Kambi Q1 revenue drops 15% on departure of DraftKings as a client
Kambi has reported a 15% year-on-year dip in revenue to €36.9m for Q1 2022, primarily driven by the exit of DraftKings as a client.
DraftKings accounted for 40% of Kambi’s operator turnover in Q1 of last year but has since migrated onto its proprietary SBTech sports betting platform.
Excluding DraftKings, Kambi said operator turnover had climbed by 25% annually, on a trading margin of 8.2%, boosted by a busy US sporting calendar including the Super Bowl and March Madness and new state launches including Connecticut and New York.
Kambi CEO Kristian Nylén said the rise in remaining client turnover proves the underlying financial performance of the business remains strong.

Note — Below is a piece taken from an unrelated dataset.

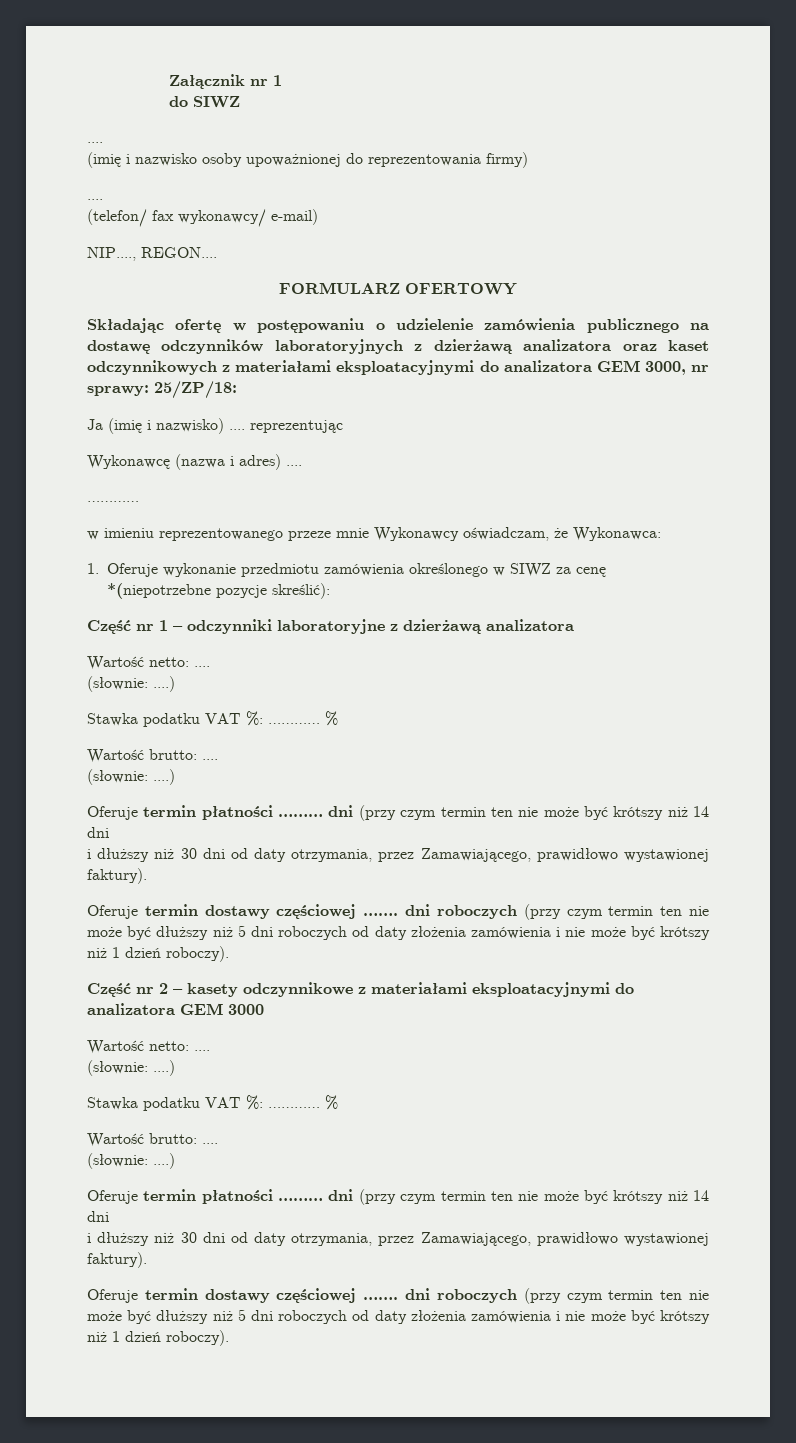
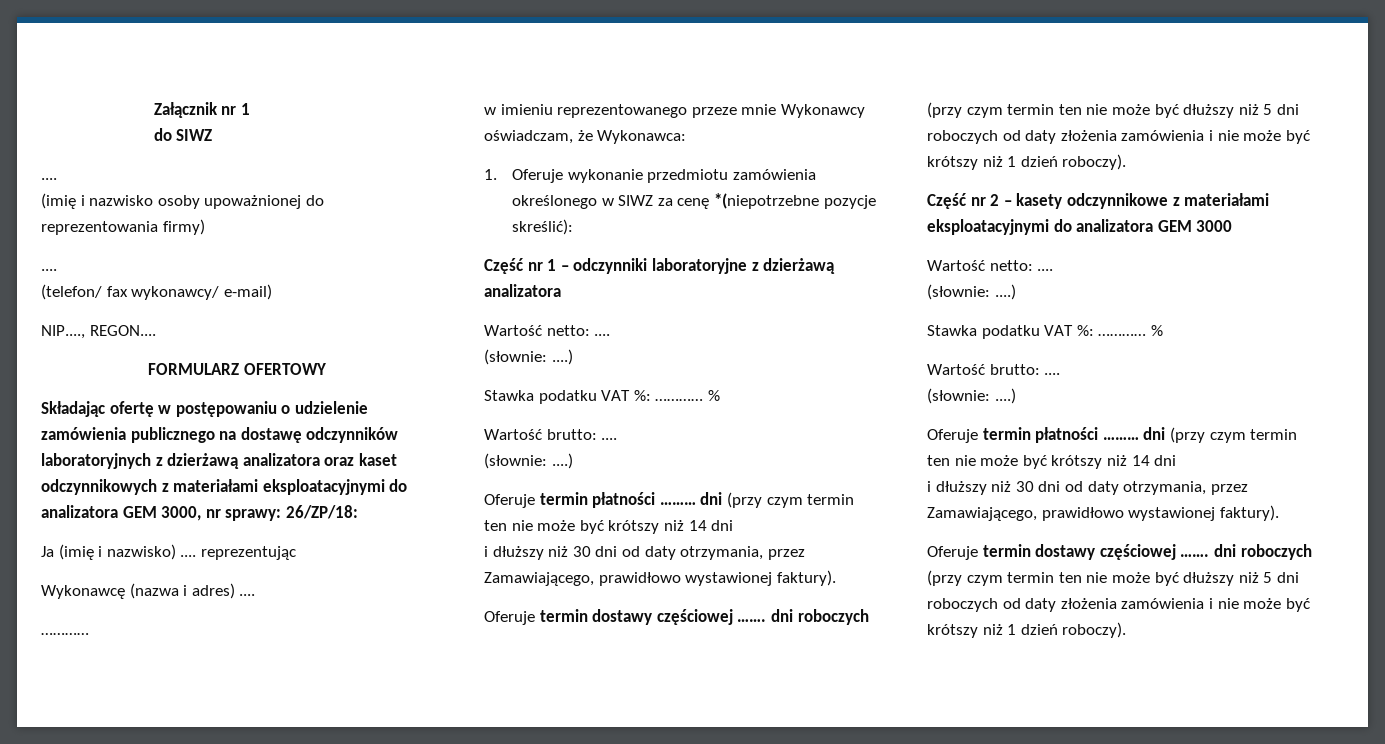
[154,381,237,399] 25/ZP/18: -> [285,505,358,519] 26/ZP/18:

The 25% turnover increase was achieved despite the fact several of Kambi’s leading clients, including Kindred Group, are still waiting for a licence to operate in the Netherlands, which also had a negative impact on Q1 revenue.
These factors also combined to trigger a 61% year-on-year decrease in Q1 operating profit to €7.3m, down from €18.7m in the prior corresponding period.
“We structure our contracts in many cases with tiers, with significantly lower commission rates on the highest parts of operator activity,” said Kambi CFO David Kenyon.
“So you can understand that when we lose a big operator such as DraftKings, overall we end up with actually a higher effective revenue share across the network,” he added.
Q1 was successful from a strategic point of view for the Stockholm-listed supplier, having recruited US-facing operators NorthStar Gaming and MaximBet as new clients.
Kambi also extended its long-term partnership with Kindred Group with a new contract until 2026, which crucially allows Kambi to take control over its future strategic direction as it now has the ability to repay a convertible bond held by Kindred at any time.
This momentum continued after the end of reporting period, with Kambi cleared to offer its sportsbook services in Ontario’s newly regulated iGaming market, where it now counts Kindred Group, LeoVegas and Rush Street Interactive as active clients.
At the start of next year, Kambi hopes to launch its new modularisation service, whereby clients can cherry pick their preferred services, instead of taking the entire solution.
Kambi hopes this will generate a new revenue stream and a potential wave of new clients, while also allowing existing clients a greater degree of differentiation and flexibility.
Addressing potential gaps in the product portfolio during Q1, Nylén pointed to the lack of a BetBuilder on basketball, which should be ready for the start of next season after the supplier chose to prioritise baseball during the current campaign.
On today’s Q1 analyst call, Nylén was asked to comment on the competitor landscape following the news that Pragmatic Group has launched a new B2B sportsbook offering and secured its first high-profile client in DAZN BET.
Kambi CEO Kristian Nylén: “I would say that the landscape is less competitive now than it was a few years ago, especially with SBTech disappearing from the market as a B2B supplier.”
SBTech was Kambi’s biggest competitor in the sportsbook supply market before DraftKings brought the company in-house as part of a $3.3bn SPAC merger back in 2020.
Kambi may have eventually lost its biggest sportsbook client in DraftKings as a result of that deal, but it also effectively removed its strongest competitor from the supplier market.
“In general, I would say that the landscape is less competitive now than it was a few years ago, especially with SBTech disappearing from the market as a B2B supplier” said Nylén.
“There will obviously be new entrants to the market, but I feel we have a very unique position as a top-tier provider of sports betting services,” he added.
Stockholm-based investment bank Pareto Securities said Kambi delivered Q1 numbers 3% below consensus on sales and 5% below on EBIT.
“We expect the share to trade slightly below the sector today given that numbers came in below consensus, which is likely to result in negative consensus estimate revisions,” said equity research analyst Valter Lindhagen.